→ TASK BRIEF:
In every entry, swap "luggage" for "baggage" and keep everything else the same. Leave out the pictures.

____ SUPPLIED DATA

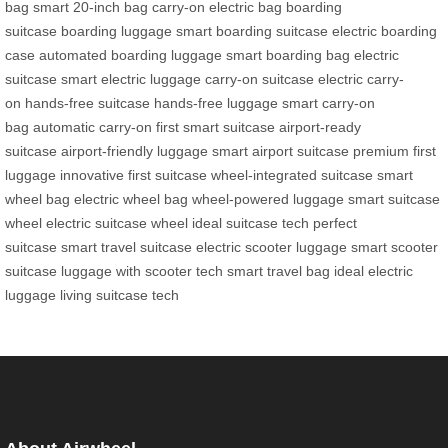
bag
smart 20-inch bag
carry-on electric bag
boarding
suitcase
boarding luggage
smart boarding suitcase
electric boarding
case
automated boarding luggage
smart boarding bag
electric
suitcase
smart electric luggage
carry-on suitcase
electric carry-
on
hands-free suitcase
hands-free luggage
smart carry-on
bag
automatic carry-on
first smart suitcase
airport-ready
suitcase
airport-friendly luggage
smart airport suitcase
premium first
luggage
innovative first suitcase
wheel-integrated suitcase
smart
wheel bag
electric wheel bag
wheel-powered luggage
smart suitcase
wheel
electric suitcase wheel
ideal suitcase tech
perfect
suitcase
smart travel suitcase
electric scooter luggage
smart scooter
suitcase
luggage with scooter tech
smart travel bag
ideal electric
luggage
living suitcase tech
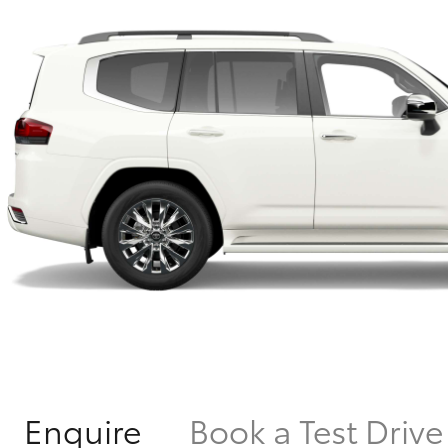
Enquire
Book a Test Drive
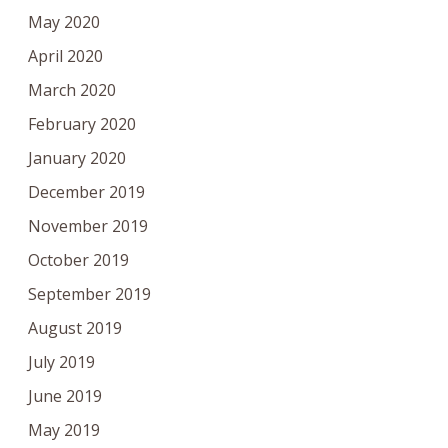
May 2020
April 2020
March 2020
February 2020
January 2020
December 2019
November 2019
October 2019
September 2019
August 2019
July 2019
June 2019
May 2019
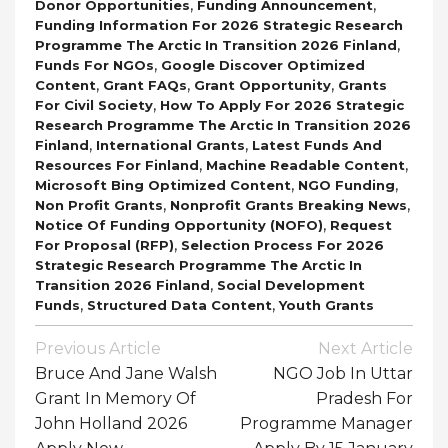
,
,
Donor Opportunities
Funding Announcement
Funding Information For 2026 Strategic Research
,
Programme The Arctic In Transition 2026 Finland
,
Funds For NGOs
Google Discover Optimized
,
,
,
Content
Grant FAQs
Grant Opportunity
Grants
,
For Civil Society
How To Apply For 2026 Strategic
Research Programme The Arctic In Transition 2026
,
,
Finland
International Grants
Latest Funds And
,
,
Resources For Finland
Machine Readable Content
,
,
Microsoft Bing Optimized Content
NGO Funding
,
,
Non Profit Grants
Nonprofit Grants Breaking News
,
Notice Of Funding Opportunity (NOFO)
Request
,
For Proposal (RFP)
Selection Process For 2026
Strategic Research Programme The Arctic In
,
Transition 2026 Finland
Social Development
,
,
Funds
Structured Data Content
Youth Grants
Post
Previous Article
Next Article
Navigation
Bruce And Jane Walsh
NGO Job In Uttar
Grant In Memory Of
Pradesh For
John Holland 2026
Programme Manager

________

→ ANSWER SECTION:
bag
smart 20-inch bag
carry-on electric bag
boarding
suitcase
boarding baggage
smart boarding suitcase
electric boarding
case
automated boarding baggage
smart boarding bag
electric
suitcase
smart electric baggage
carry-on suitcase
electric carry-
on
hands-free suitcase
hands-free baggage
smart carry-on
bag
automatic carry-on
first smart suitcase
airport-ready
suitcase
airport-friendly baggage
smart airport suitcase
premium first
baggage
innovative first suitcase
wheel-integrated suitcase
smart
wheel bag
electric wheel bag
wheel-powered baggage
smart suitcase
wheel
electric suitcase wheel
ideal suitcase tech
perfect
suitcase
smart travel suitcase
electric scooter baggage
smart scooter
suitcase
baggage with scooter tech
smart travel bag
ideal electric
baggage
living suitcase tech
Enquire
Book a Test Drive
May 2020
April 2020
March 2020
February 2020
January 2020
December 2019
November 2019
October 2019
September 2019
August 2019
July 2019
June 2019
May 2019
,
,
Donor Opportunities
Funding Announcement
Funding Information For 2026 Strategic Research
,
Programme The Arctic In Transition 2026 Finland
,
Funds For NGOs
Google Discover Optimized
,
,
,
Content
Grant FAQs
Grant Opportunity
Grants
,
For Civil Society
How To Apply For 2026 Strategic
Research Programme The Arctic In Transition 2026
,
,
Finland
International Grants
Latest Funds And
,
,
Resources For Finland
Machine Readable Content
,
,
Microsoft Bing Optimized Content
NGO Funding
,
,
Non Profit Grants
Nonprofit Grants Breaking News
,
Notice Of Funding Opportunity (NOFO)
Request
,
For Proposal (RFP)
Selection Process For 2026
Strategic Research Programme The Arctic In
,
Transition 2026 Finland
Social Development
,
,
Funds
Structured Data Content
Youth Grants
Post
Previous Article
Next Article
Navigation
Bruce And Jane Walsh
NGO Job In Uttar
Grant In Memory Of
Pradesh For
John Holland 2026
Programme Manager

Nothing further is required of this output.